Rep. Sean Maloney (D-NY) has introduced H.R. 7645, legislation that would extend the time period for taxpayers to withdraw coronavirus-related distributions (CRDs) from retirement savings arrangements and receive the special tax benefits that CRDs provide. Certain withdrawals could be tax-free under the legislation.
CRDs, as defined in the Coronavirus Aid, Relief and Economic Security (CARES) Act, are eligible for the following tax benefits for withdrawn amounts up to $100,000 (currently, only for withdrawals in 2020).
- Three-year taxation on amounts withdrawn
- Exemption from the 10 percent excise tax for early (pre-59½) distributions
- The option to repay such withdrawn amounts within three years
Included in the bill is expected to be a provision that would make CRDs tax-free if the taxpayer qualifies as a first-time home buyer. “Expected,” because neither bill text nor a summary is available at this time.
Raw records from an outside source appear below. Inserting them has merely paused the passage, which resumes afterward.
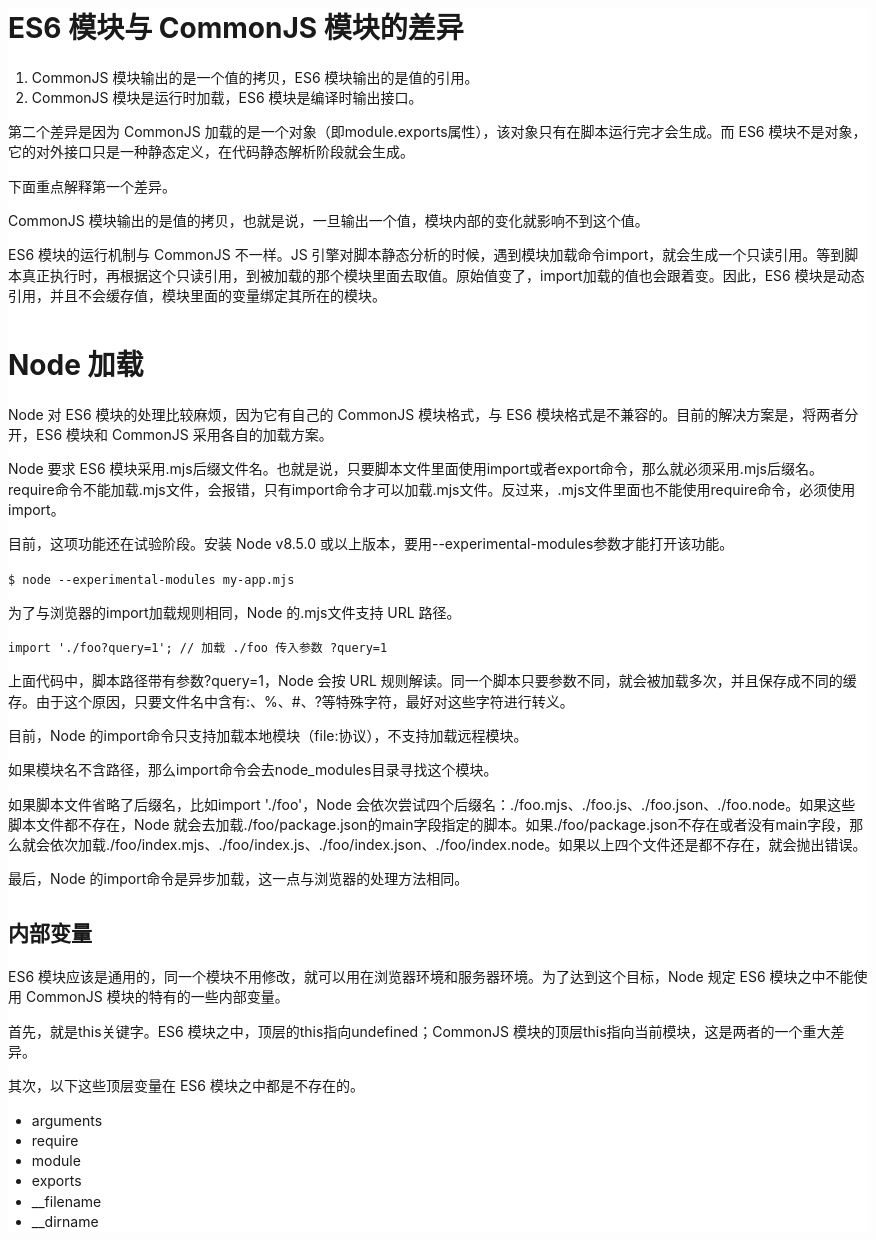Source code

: 
# ES6 模块与 CommonJS 模块的差异

1. CommonJS 模块输出的是一个值的拷贝，ES6 模块输出的是值的引用。
2. CommonJS 模块是运行时加载，ES6 模块是编译时输出接口。

第二个差异是因为 CommonJS 加载的是一个对象（即module.exports属性），该对象只有在脚本运行完才会生成。而 ES6 模块不是对象，它的对外接口只是一种静态定义，在代码静态解析阶段就会生成。

下面重点解释第一个差异。

CommonJS 模块输出的是值的拷贝，也就是说，一旦输出一个值，模块内部的变化就影响不到这个值。

ES6 模块的运行机制与 CommonJS 不一样。JS 引擎对脚本静态分析的时候，遇到模块加载命令import，就会生成一个只读引用。等到脚本真正执行时，再根据这个只读引用，到被加载的那个模块里面去取值。原始值变了，import加载的值也会跟着变。因此，ES6 模块是动态引用，并且不会缓存值，模块里面的变量绑定其所在的模块。


# Node 加载

Node 对 ES6 模块的处理比较麻烦，因为它有自己的 CommonJS 模块格式，与 ES6 模块格式是不兼容的。目前的解决方案是，将两者分开，ES6 模块和 CommonJS 采用各自的加载方案。

Node 要求 ES6 模块采用.mjs后缀文件名。也就是说，只要脚本文件里面使用import或者export命令，那么就必须采用.mjs后缀名。require命令不能加载.mjs文件，会报错，只有import命令才可以加载.mjs文件。反过来，.mjs文件里面也不能使用require命令，必须使用import。

目前，这项功能还在试验阶段。安装 Node v8.5.0 或以上版本，要用--experimental-modules参数才能打开该功能。
```
$ node --experimental-modules my-app.mjs
```

为了与浏览器的import加载规则相同，Node 的.mjs文件支持 URL 路径。
```
import './foo?query=1'; // 加载 ./foo 传入参数 ?query=1
```
上面代码中，脚本路径带有参数?query=1，Node 会按 URL 规则解读。同一个脚本只要参数不同，就会被加载多次，并且保存成不同的缓存。由于这个原因，只要文件名中含有:、%、#、?等特殊字符，最好对这些字符进行转义。

目前，Node 的import命令只支持加载本地模块（file:协议），不支持加载远程模块。

如果模块名不含路径，那么import命令会去node_modules目录寻找这个模块。

如果脚本文件省略了后缀名，比如import './foo'，Node 会依次尝试四个后缀名：./foo.mjs、./foo.js、./foo.json、./foo.node。如果这些脚本文件都不存在，Node 就会去加载./foo/package.json的main字段指定的脚本。如果./foo/package.json不存在或者没有main字段，那么就会依次加载./foo/index.mjs、./foo/index.js、./foo/index.json、./foo/index.node。如果以上四个文件还是都不存在，就会抛出错误。

最后，Node 的import命令是异步加载，这一点与浏览器的处理方法相同。

## 内部变量

ES6 模块应该是通用的，同一个模块不用修改，就可以用在浏览器环境和服务器环境。为了达到这个目标，Node 规定 ES6 模块之中不能使用 CommonJS 模块的特有的一些内部变量。

首先，就是this关键字。ES6 模块之中，顶层的this指向undefined；CommonJS 模块的顶层this指向当前模块，这是两者的一个重大差异。

其次，以下这些顶层变量在 ES6 模块之中都是不存在的。

- arguments
- require
- module
- exports
- __filename
- __dirname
Details of legislative intent are being inferred from the bill’s description at the official congressional web site:
“To extend the time period for making coronavirus-related distributions from retirement plans and to provide an exclusion from gross income of coronavirus-related distributions which are first-time homebuyer distributions.”
H.R. 7645 has been referred to the House Ways and Means Committee.